Edmund C. Flynn

Realtor, Volunteer for Many Causes    
Washington Post Staff Writer;  Joe Holley
   Saturday, June 21, 2008
  Edmund Clohan Flynn, 84, a Washington area Realtor whose company was instrumental in introducing cooperative apartments to the area, died June 10, of chronic obstructive pulmonary disease at Shady Grove Adventist Hospital. He    was a Rockville resident.The first U.S. cooperative was organized in New York City in the 1880s. Mr. Flynn's father, Edmund J. Flynn, introduced cooperative ownership to the Washington area in 1920, and Mr. Flynn joined the company after World War II.
  The company's projects over the years included Hampshire Gardens (now a historic landmark), the Broadmoor, Harbour Square, Sudbury Place, Kenwood House, Potomac Plaza, Hamlet Place and Woodley Gardens.
Edmund Flynn's company helped introduce cooperative apartments in the area, including Hampshire Gardens, now designated a landmark.                                             (Family Photo)
  Mr.

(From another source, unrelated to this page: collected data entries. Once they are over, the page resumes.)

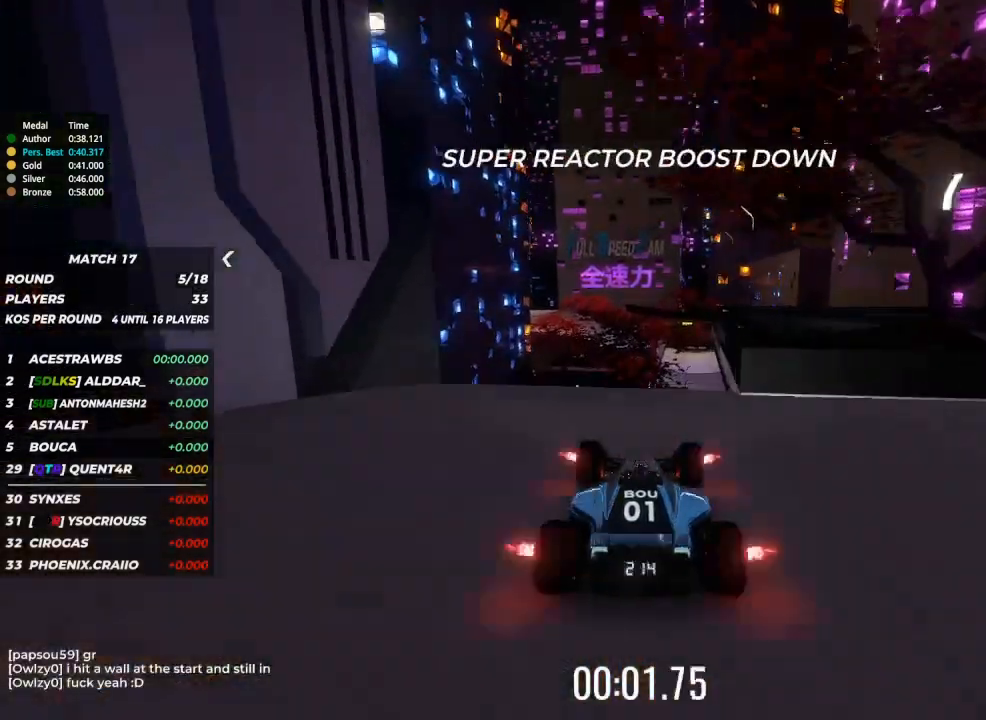
{"keys": ["up"], "events": [[67, "right", "up"], [233, "right", "down"], [300, "right", "up"], [367, "right", "down"], [433, "right", "up"]]}
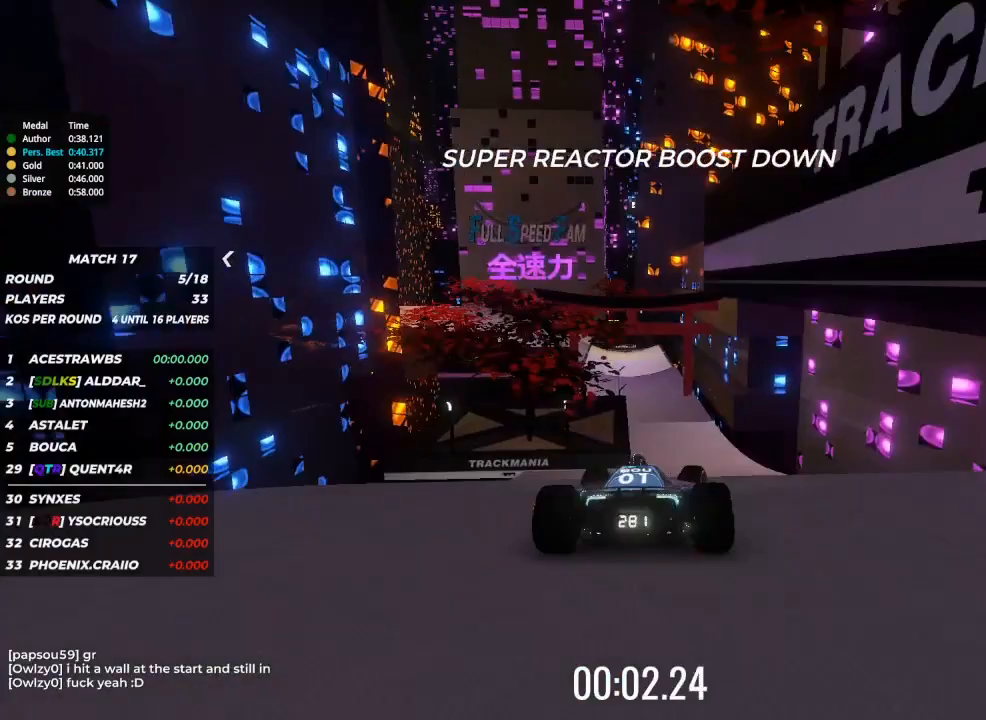
{"keys": ["left", "up"], "events": [[100, "right", "down"], [133, "right", "up"], [333, "left", "down"]]}
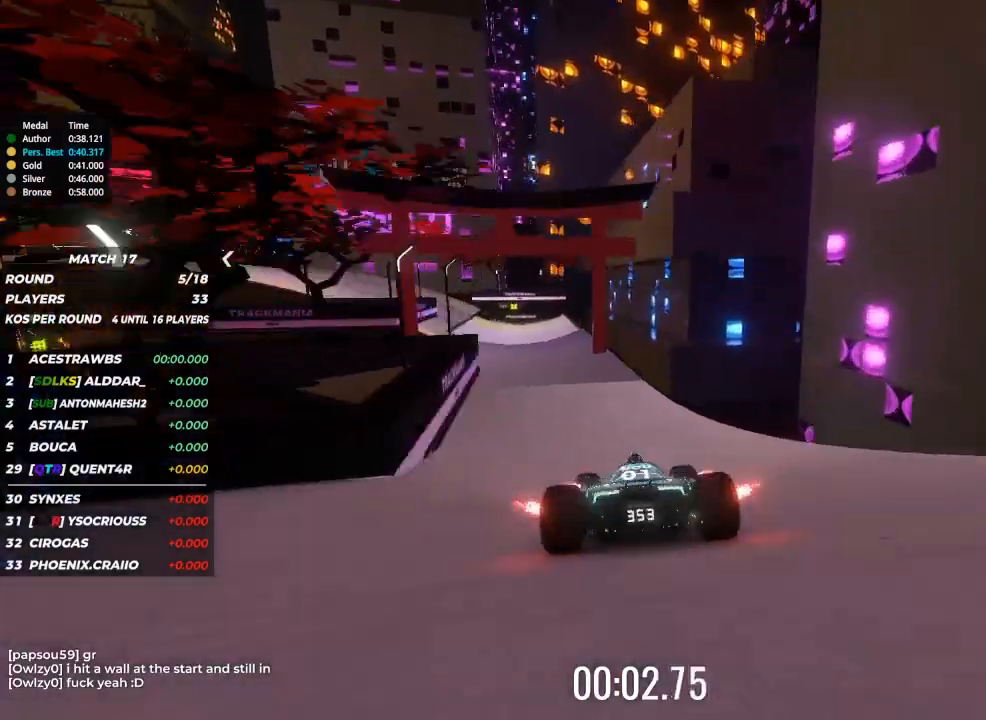
{"keys": ["left", "up"], "events": []}
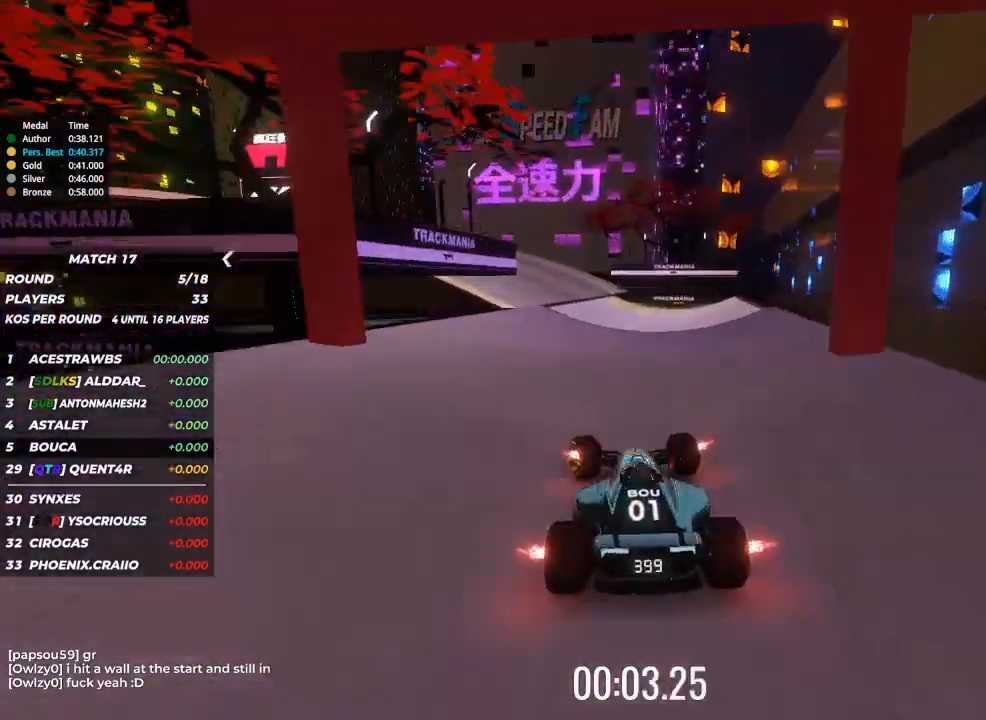
{"keys": ["left", "up"], "events": []}
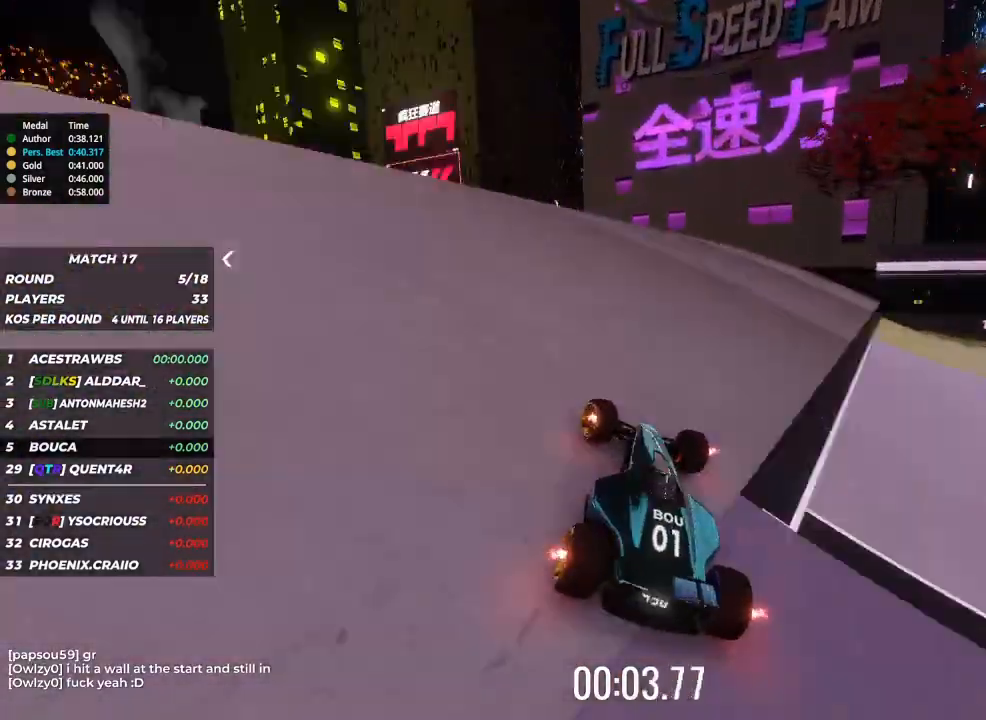
{"keys": ["left", "up"], "events": []}
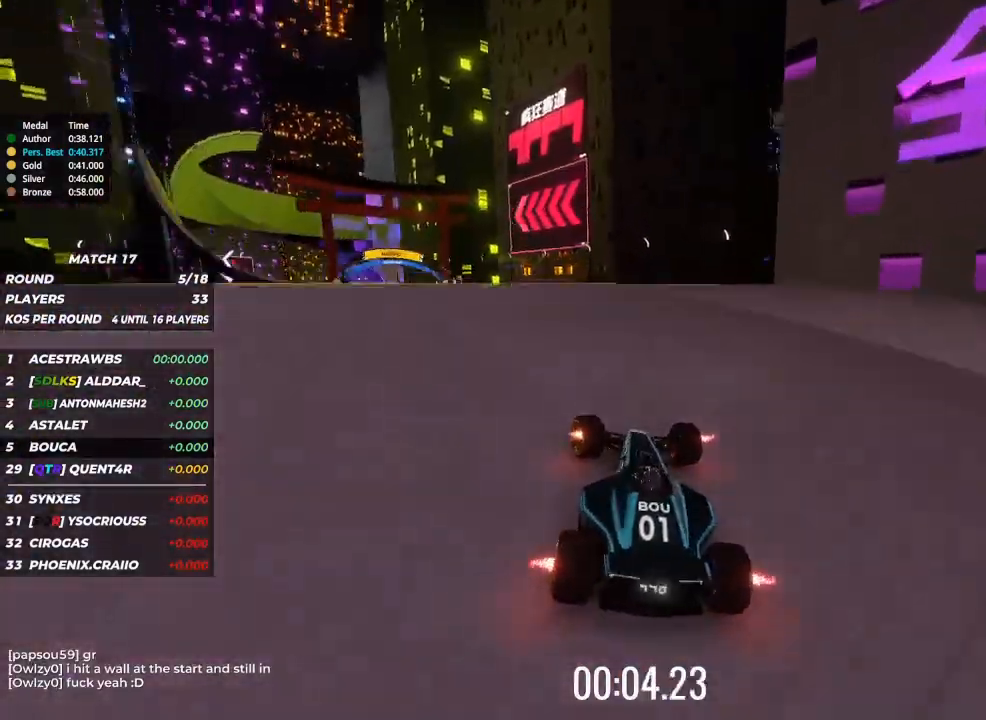
{"keys": ["left", "up"], "events": []}
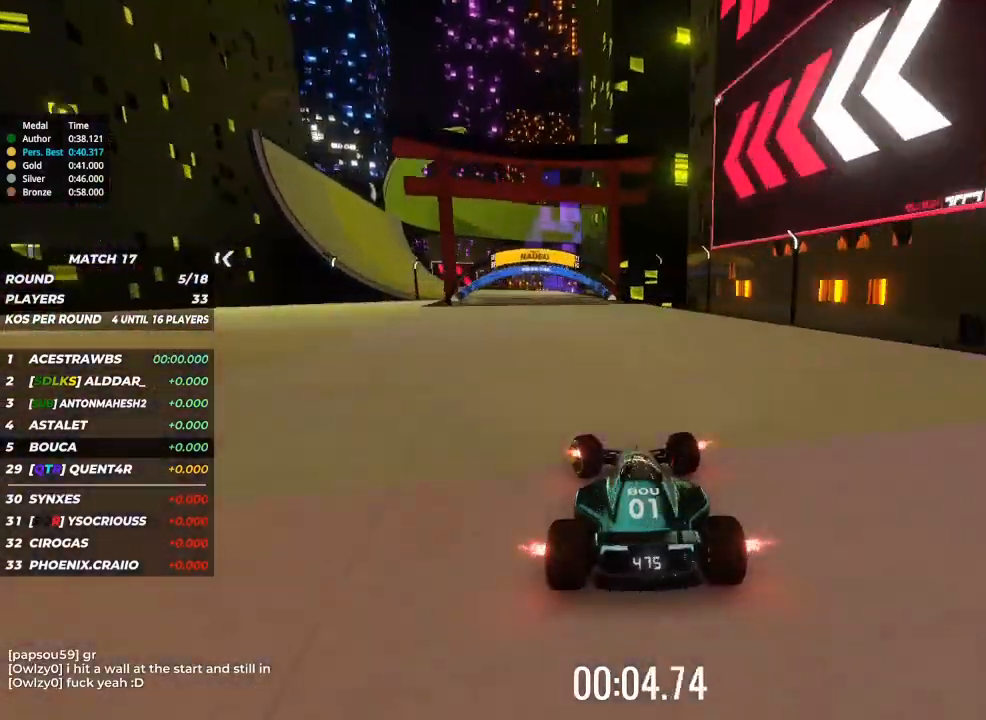
{"keys": ["left", "up"], "events": []}
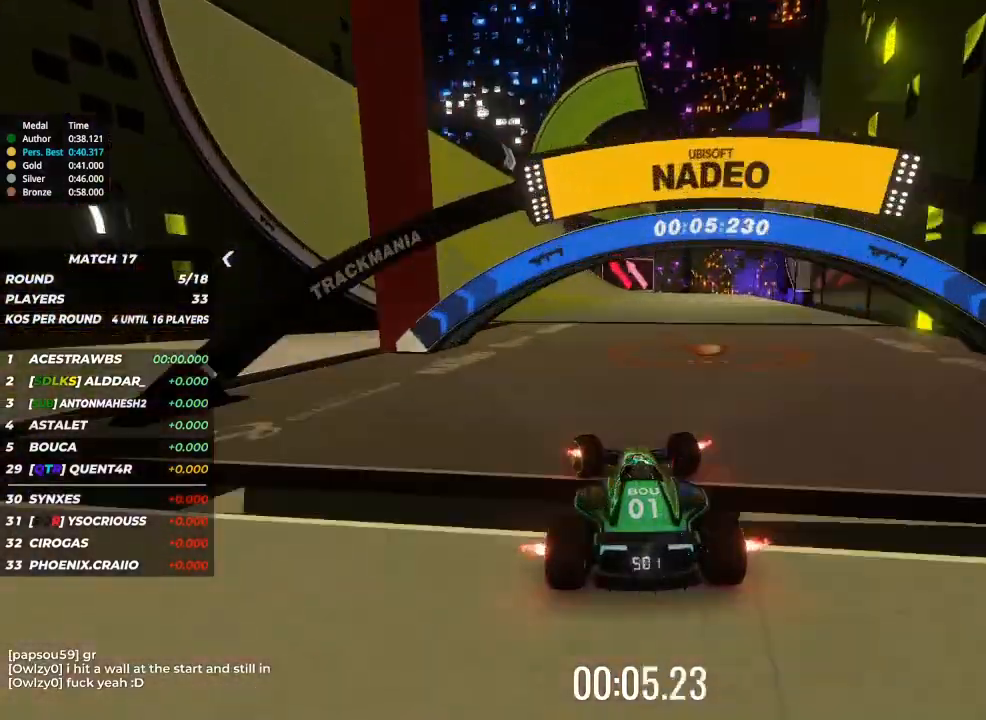
{"keys": ["up"], "events": [[200, "left", "up"], [333, "left", "down"], [400, "left", "up"]]}
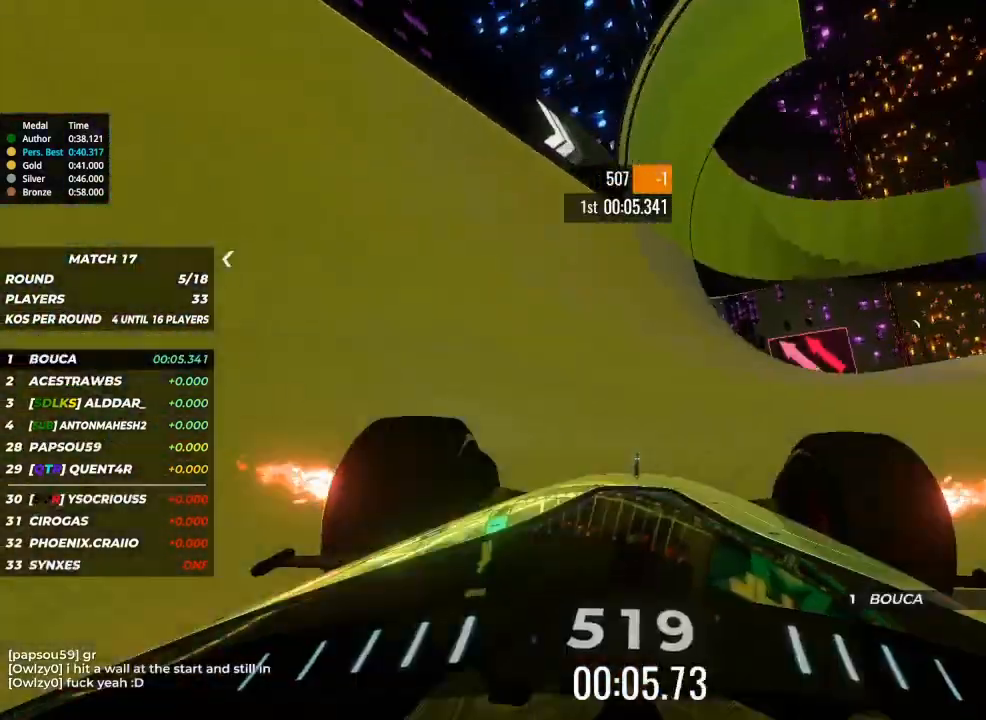
{"keys": ["up"], "events": [[167, "right", "down"], [233, "right", "up"]]}
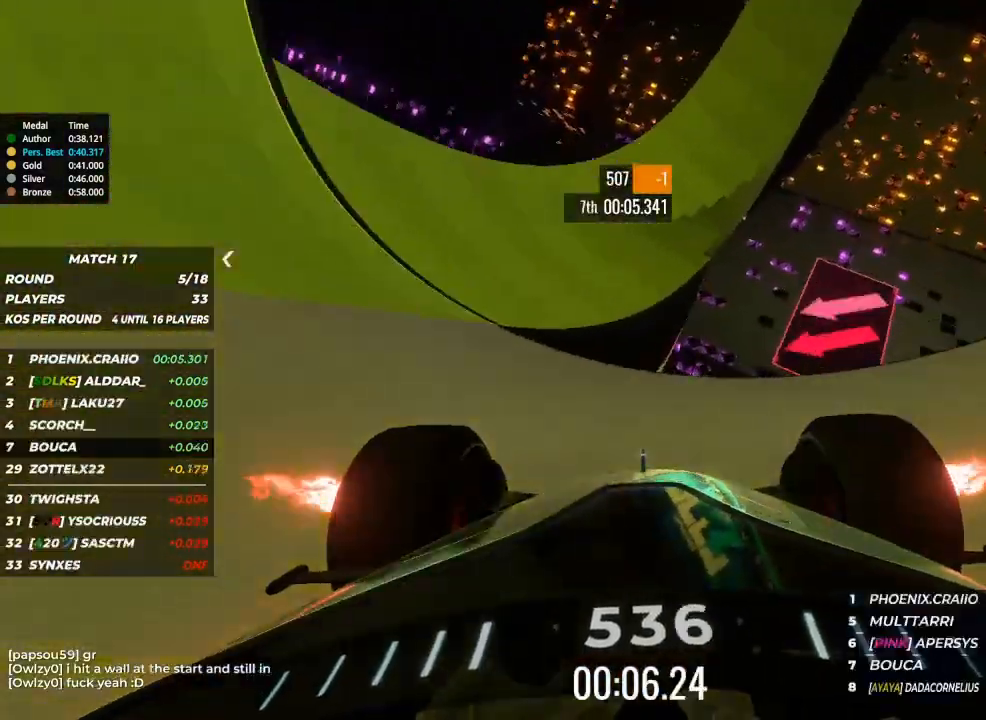
{"keys": ["right", "up"], "events": [[33, "left", "down"], [167, "left", "up"], [467, "right", "down"]]}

Flynn was born in Washington and graduated from  Roosevelt High School in 1941. He attended Georgetown University for two years until the Army drafted him and sent him to Harvard University to study Chinese.
  He served first as a military policeman and then as an interpreter in China with the China Theater Search Detachment, an effort to find missing American airmen.
  He remained interested in China for the rest of his life -- working to perfect writing Chinese characters, visiting the country in 1985 and      persuading his granddaughter to major in Chinese in college.
  After his discharge from the military, he attended the University of Chicago for two years and then joined the family business. He took over the company in the early 1960s and remained as president until retiring in 1985.
  A master gardener trainer, he volunteered for the University of Maryland Cooperative Extension Service. He received awards and citations from Montgomery County, the Men's Garden Club and the Agriculture Extension Service.
  Mr. Flynn also enjoyed shooting crows and fowl on the Eastern Shore. He was an inveterate writer of letters to the editor, once describing in explicit terms his love of hunting birds.
  He was active in the civil rights movement in the 1960s and in the antiwar movement until the Vietnam War ended in 1975. He also worked with Laubach Literacy Action as a tutor and with Amnesty International as a volunteer. He was a founding member of the North Bethesda Camera Club and a member of the American Civil Liberties Union.
  Survivors include his wife of 52 years, Una E. Flynn of Rockville; two children, Dennis C. Flynn of Rockville and Sharon Tobing of Beltsville; and four grandchildren.